A: Measles is highly contagious and transmitted through the air. Contagious particles can remain in the air for hours after an infected person leaves an area. Symptoms typically begin eight to 10 days after initial exposure to the virus, and then develop in stages. Early symptoms include a high fever – typically between 103 and 105 degrees Fahrenheit – cough, red watery eyes and runny nose. A rash develops around the third day of symptoms, starting on the face and continuing to spread downward over the body as the disease progresses. People are contagious for about four days before the rash begins and four days afterward, according to the U.S. Centers for Disease Control (CDC).
Q: How do you treat measles?
A: There is no specific antiviral treatment for measles. Supportive care is provided while monitoring for possible complications, such as dehydration due to diarrhea or pneumonia. The CDC reports that pneumonia is the complication most likely to cause death in young children.
Q: When can you receive the measles vaccine?

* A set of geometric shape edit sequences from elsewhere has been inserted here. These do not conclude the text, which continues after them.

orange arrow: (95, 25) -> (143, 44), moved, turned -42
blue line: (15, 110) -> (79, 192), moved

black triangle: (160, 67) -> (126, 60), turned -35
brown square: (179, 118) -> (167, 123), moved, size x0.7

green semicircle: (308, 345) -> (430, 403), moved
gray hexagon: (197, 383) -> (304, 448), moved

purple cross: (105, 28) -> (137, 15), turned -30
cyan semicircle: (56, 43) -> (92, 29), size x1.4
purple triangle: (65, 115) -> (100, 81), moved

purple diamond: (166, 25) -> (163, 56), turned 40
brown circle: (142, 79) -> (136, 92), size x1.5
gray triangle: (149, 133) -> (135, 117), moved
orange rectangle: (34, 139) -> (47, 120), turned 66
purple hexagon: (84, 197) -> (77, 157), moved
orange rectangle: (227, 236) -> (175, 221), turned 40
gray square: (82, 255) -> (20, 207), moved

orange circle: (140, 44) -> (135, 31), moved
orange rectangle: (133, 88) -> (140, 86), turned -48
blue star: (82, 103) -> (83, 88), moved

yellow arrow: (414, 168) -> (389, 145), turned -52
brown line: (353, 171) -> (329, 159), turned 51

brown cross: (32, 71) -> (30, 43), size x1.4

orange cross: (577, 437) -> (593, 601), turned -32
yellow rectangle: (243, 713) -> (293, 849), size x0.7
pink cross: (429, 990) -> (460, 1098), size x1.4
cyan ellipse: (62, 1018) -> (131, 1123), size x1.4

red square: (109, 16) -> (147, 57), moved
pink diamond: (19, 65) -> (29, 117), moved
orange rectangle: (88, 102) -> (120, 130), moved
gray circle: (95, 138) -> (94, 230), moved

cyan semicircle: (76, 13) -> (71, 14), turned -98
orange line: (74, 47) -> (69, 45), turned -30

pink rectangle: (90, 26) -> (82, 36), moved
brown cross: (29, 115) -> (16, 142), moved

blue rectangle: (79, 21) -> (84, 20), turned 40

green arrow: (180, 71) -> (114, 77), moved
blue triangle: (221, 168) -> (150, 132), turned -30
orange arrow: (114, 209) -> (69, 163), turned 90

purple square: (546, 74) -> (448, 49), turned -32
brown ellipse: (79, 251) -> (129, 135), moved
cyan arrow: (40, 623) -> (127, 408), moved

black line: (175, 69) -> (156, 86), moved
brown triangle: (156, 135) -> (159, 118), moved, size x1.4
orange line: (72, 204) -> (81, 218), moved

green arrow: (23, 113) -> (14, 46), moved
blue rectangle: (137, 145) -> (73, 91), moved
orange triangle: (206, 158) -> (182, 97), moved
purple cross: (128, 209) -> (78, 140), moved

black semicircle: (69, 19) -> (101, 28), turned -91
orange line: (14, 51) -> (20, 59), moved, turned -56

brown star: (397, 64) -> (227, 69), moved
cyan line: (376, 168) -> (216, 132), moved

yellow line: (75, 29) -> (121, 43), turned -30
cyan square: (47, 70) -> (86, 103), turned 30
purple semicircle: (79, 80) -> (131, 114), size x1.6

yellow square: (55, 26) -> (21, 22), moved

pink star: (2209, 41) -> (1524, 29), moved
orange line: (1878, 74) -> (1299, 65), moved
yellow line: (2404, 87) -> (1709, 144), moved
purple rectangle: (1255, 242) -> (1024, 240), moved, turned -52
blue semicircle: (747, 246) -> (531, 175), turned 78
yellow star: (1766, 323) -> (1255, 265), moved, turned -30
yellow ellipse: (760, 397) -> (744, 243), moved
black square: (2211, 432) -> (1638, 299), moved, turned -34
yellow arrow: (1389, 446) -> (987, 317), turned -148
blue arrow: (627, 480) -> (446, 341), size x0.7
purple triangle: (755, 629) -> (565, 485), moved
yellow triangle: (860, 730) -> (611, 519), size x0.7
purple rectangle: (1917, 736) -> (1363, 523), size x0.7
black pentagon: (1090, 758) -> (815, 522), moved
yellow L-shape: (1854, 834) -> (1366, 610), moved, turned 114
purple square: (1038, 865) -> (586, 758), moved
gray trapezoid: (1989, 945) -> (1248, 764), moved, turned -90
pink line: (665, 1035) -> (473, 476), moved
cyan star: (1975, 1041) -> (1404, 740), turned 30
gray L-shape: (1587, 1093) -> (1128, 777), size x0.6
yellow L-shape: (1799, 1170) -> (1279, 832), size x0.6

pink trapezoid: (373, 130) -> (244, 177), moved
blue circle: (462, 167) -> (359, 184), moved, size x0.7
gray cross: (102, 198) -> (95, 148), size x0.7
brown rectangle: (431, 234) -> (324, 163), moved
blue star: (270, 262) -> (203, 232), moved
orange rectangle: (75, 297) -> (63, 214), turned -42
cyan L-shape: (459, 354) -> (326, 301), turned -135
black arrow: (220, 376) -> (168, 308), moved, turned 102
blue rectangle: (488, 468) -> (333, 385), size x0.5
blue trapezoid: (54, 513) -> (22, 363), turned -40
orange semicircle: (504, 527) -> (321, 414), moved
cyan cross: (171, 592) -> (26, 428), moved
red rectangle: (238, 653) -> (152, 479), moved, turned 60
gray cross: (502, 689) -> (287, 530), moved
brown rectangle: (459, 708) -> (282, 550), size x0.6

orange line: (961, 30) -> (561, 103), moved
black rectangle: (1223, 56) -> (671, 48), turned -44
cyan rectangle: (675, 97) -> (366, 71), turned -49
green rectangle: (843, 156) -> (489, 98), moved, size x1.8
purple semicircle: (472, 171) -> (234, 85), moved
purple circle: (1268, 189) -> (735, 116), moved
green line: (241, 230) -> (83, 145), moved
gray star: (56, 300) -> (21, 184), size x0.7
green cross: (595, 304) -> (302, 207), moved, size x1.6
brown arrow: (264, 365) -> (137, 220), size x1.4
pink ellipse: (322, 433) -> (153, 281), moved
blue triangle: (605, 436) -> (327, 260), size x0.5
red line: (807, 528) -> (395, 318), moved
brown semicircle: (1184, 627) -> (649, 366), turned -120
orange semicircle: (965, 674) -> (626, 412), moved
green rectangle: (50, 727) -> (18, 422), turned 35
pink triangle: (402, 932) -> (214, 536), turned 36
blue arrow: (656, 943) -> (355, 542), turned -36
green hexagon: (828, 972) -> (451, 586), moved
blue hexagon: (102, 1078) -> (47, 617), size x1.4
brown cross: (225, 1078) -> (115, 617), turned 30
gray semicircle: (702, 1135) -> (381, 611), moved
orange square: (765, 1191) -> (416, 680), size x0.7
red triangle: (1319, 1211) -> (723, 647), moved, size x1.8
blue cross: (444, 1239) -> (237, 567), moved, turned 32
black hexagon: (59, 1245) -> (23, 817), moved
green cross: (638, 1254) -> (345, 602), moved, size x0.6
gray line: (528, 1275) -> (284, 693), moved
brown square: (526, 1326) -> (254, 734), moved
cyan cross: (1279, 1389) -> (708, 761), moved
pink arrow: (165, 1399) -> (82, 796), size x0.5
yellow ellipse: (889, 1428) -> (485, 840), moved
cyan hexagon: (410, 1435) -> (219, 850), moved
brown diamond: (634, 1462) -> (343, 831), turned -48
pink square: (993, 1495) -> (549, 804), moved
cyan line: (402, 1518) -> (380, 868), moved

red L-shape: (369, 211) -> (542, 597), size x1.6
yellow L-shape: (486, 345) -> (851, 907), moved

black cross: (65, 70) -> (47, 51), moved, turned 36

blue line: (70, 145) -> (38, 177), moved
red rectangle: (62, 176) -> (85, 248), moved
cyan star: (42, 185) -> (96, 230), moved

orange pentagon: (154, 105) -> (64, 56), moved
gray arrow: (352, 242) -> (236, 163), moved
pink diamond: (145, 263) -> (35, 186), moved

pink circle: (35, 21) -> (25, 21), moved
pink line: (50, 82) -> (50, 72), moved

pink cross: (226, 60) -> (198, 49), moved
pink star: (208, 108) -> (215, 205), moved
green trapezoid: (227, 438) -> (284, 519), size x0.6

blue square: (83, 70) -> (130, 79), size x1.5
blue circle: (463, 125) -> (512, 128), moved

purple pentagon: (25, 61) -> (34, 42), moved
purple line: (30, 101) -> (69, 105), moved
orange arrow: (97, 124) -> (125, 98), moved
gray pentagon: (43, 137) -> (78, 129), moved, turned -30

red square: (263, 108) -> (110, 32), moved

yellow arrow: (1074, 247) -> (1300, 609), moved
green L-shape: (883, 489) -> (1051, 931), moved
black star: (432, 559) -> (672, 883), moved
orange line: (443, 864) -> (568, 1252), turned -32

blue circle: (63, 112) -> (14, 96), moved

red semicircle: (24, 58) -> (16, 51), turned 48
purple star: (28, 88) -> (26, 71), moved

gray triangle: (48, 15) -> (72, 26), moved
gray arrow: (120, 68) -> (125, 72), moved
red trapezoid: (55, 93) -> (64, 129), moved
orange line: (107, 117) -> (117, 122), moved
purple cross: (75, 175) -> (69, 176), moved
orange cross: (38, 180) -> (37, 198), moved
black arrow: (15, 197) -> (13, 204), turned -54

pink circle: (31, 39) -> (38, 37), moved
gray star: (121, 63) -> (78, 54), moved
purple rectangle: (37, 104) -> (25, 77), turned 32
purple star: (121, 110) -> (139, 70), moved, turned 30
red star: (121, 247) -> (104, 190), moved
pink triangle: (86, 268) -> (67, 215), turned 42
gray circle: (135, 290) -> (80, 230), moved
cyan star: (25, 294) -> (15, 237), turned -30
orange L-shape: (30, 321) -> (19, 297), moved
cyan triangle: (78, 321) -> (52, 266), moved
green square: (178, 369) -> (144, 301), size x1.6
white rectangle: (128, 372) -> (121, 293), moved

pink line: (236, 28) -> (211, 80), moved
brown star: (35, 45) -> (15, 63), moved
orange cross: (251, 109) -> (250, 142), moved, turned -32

A: The MMR vaccination — which covers measles, mumps and rubella — is administered in two doses. The first does is usually given between 12-15 months and the second dose at 4-6 years of age. However, the second dose can be given as soon as 28 days after the first dose. For children traveling internationally, the vaccine is recommended as an extra dose for infants 6 to 11 months of age. To protect those who are unable to receive the vaccination, it’s vital that everyone eligible be vaccinated. Some people, including those with a weakened immune system due to disease or medical treatments, or pregnant women may not be eligible. Ask your healthcare provider for more information. Here’s some tips for making shots less stressful.
Q: Do I need an MMR booster?
A: According to the U.S. vaccination schedule, people who received two doses of the MMR vaccine as children are usually considered protected for life and don’t need a booster dose.
Q: Is the measles vaccine safe?
A: The measles vaccine is safe and readily available. Following the vaccination, some children have mild reactions, such as short-lived, low-grade fever.
Q: Can you die from measles?
A: Measles is a very dangerous disease and can lead to complications including ear infections, pneumonia, a brain infection called encephalitis, and death. Before mass vaccination in the 1980s, measles affected three to four million people per year in the U.S., and 400 to 500 died. We have a very effective and safe vaccine to prevent measles. Getting the measles vaccine is the very best way to prevent measles. All parents should be vaccinating their children at the recommended ages.